ACTIVITY:
Your answer should consist solely of the lines from the one containing "Referring to the" through the end of the entries below, duplicated exactly.

SUPPLIED MATERIAL:
+ + + +
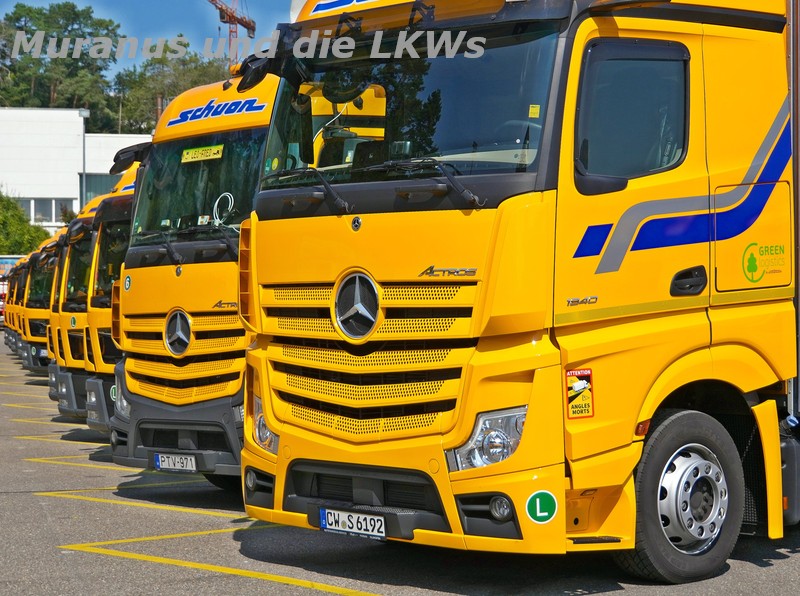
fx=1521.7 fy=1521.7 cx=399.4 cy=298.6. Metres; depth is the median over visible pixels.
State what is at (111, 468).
yellow line
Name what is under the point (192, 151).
name plate
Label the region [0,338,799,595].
parking lot
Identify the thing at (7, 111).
white building
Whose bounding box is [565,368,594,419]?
warning sticker
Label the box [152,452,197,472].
license plate
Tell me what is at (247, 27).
construction crane
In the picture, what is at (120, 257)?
yellow truck
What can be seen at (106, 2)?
sky
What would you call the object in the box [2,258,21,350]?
yellow truck
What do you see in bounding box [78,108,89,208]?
lamp post
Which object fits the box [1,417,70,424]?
yellow line
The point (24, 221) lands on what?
shrub
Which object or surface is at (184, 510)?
parking line
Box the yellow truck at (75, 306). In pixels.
[49,197,98,421]
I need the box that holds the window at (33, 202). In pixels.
[17,198,74,225]
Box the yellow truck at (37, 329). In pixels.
[19,229,57,375]
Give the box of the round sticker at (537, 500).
[525,490,557,523]
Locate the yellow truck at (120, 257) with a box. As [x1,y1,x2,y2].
[80,155,139,437]
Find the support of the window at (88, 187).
in the white building
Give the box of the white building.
[0,108,149,233]
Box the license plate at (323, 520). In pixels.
[318,508,387,539]
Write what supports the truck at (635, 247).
on the parking lot
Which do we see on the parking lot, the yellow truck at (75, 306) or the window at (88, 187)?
the yellow truck at (75, 306)
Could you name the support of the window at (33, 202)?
in the white building
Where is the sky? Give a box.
[0,0,296,81]
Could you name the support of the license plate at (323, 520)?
attached to the truck at (635, 247)
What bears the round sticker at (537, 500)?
attached to the truck at (635, 247)
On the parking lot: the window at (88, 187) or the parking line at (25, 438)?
the parking line at (25, 438)
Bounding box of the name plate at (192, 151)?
[180,144,223,162]
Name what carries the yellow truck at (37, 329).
on the parking lot
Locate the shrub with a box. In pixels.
[0,192,50,256]
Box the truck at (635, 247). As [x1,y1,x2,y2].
[242,0,799,574]
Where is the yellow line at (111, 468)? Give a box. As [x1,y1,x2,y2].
[22,457,142,470]
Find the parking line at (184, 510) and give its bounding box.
[33,489,241,518]
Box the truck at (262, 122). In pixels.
[103,65,276,478]
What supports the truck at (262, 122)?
on the parking lot
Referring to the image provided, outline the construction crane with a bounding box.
[207,0,256,63]
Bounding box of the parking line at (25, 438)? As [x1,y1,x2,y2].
[8,433,105,446]
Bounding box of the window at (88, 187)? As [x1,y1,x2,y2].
+ + + +
WRITTEN ANSWER:
Referring to the image provided, outline the construction crane with a bounding box.
[207,0,256,63]
Bounding box of the parking line at (25, 438)? As [x1,y1,x2,y2].
[8,433,105,446]
Bounding box of the window at (88, 187)? As [x1,y1,x2,y2].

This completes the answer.